TASKS TO CARRY OUT:
1 – Name the reasons the article on active and passive investing gives for the popularity of indexation and ETF investing.
2 – Write the next part of the article on active and passive investing, starting right after its final sentence.

TEXT SHOWN:
────

Umberto Boccato, Head of Investments at Mirabaud Asset Management, explores active and passive approaches as we enter into a more challenged world.

KNOW WHAT YOU OWN

A trend towards passive

Research has shown that an active management approach will, over time, likely underperform passive equity portfolios. This has driven managers, sponsors and other investment decision makers, to move away from active investment strategies towards indexation. This trend towards passive is predicted to continue. For example, in September 2019 last year, assets in U.S. index-based equity mutual funds and ETFs topped those in active stock funds for the first time*.

The case for indexation in equities is well documented through multiple studies conducted under a variety of market conditions.  For example, 70% of European active equity funds underperformed the S&P Europe 350 Index during 2019**. However, perhaps this observation, and the resultant conclusions and responses of market participants, means the investment community is looking in the wrong direction. It implies that selecting either active or passive funds is a permanent investment commitment, rather than realising the decision to buy or sell, the duration of ownership, and the size of the investment, is an active choice.  

The traditional mantra

This misunderstanding is based on the “mantra” that you cannot or should not attempt to time the market. This mantra is widely accepted and trying to time the markets is seen as a foolish and imprudent pursuit. Major disruptive events inevitably lead to a herd instinct to exit the market at the wrong time, and then subsequently poorly time or, even worse, fail at attempts to reinvest. The potential impact of this behaviour to sit on the side-lines during market corrections is exhibited in studies. For example, being out of the S&P 500 Index for the best 10 performing days over the previous 20 years would have cut your overall returns by half. Furthermore, being out the market for the best 20 days would have lost you money in nominal terms***. This is a strong argument to remain invested in periods of major disruption and market corrections. But what the above misses is that it doesn’t represent the real world reality that every time an investor buys, increases, reduces or sells a fund, or switches between asset classes, geography, sectors or investment styles, there is an element of market timing going on, and they are all active decisions. 

Why is Indexation in general, and ETF investing in particular, so popular?  

We believe there are several reasons:

Cost: Although a direct comparison between the return of an active fund and an index has a fault in its logic (because you cannot buy the index without cost) the bulk of passive money shows average fees of circa 0.4% versus 1.4% for active funds****.

Structure: Mutual funds suffer the disadvantage of the need for order reconciliation and a highly involved processing infrastructure, through to trading the underlying securities, which generates considerable costs and fees. Conversely participants in ETF’s can effectively trade with each other, not a fund manager, which reduces cost.

Transparency: Many mutual funds suffer from a lack of transparency, with full disclosure of holdings hidden from view, while both index constructions are implicitly visible. Indeed,  many ETF’s disclose full holdings daily.

Misunderstandings

A common misunderstanding is that owning an index carries no risk beyond the systematic risk of owning the ‘market’.  This can be somewhat misleading. Investing in an index comes with nuanced considerations, which have investment implications. For example, the FTSE 100 Index has explicit factor bias’s that change through time. This is more easily understood when one considers how its sector composition has altered over say the last 20 years. This can mean the index sensitivity to exogeneous macro events will vary as the index composition evolves. Many large, well run FTSE 100 companies have been taken over in recent years, which has left the index more ‘value’ and cyclically orientated than it used to be.  In technical speak, this means an index is rarely style neutral.

────

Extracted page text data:
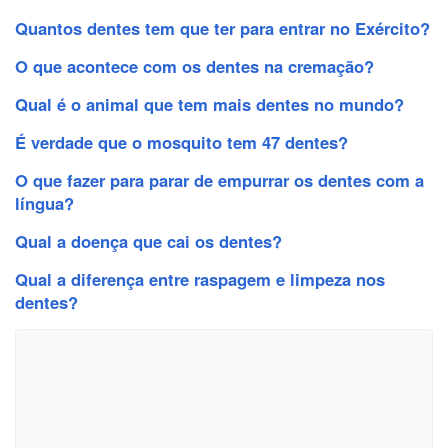
Quantos dentes tem que ter para entrar no Exército?
O que acontece com os dentes na cremação?
Qual é o animal que tem mais dentes no mundo?
É verdade que o mosquito tem 47 dentes?
O que fazer para parar de empurrar os dentes com a
língua?
Qual a doença que cai os dentes?
Qual a diferença entre raspagem e limpeza nos
dentes?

────

OUTPUTS BY TASK:
1 – Cost, structure, and transparency.

2 –
A key consideration for any investor, including those using passive and active investment approaches, is to understand what you are investing in. In addition, for those implementing an index-based approach, it is important to have a clear understanding of what the strategy tracks. Creating index exposure involves choices by the index provider in the classification and/or constituency of the index, driving very different outcomes. For example, in emerging market equities some index providers include certain important markets such as South Korea while others do not. The same is true of style based or smart beta approaches. The actual exposures can vary considerably depending on the methodologies used to create the index on which the investment will be based. Asking the index provider what they mean by ‘growth’ or ‘value’, can lead to radically different sets of stocks in the index as well as weightings.

To explain this, the schematic below shows the differing inputs or metrics that some well-known Index providers use when constructing a ‘growth’ index.

 

Size factor bias, which is a measure of average market capitalisation and is a major determinant of return, shows that not all indices are created equal. For active investors it underscores the importance of understanding what you are invested in, and also understanding the details of what you are measuring your portfolio against.  For the active manager and its clients, this also begs the question as to whether the benchmark or index it is using is truly representative of what the active fund proposition is offering?  

How diversified is diversified?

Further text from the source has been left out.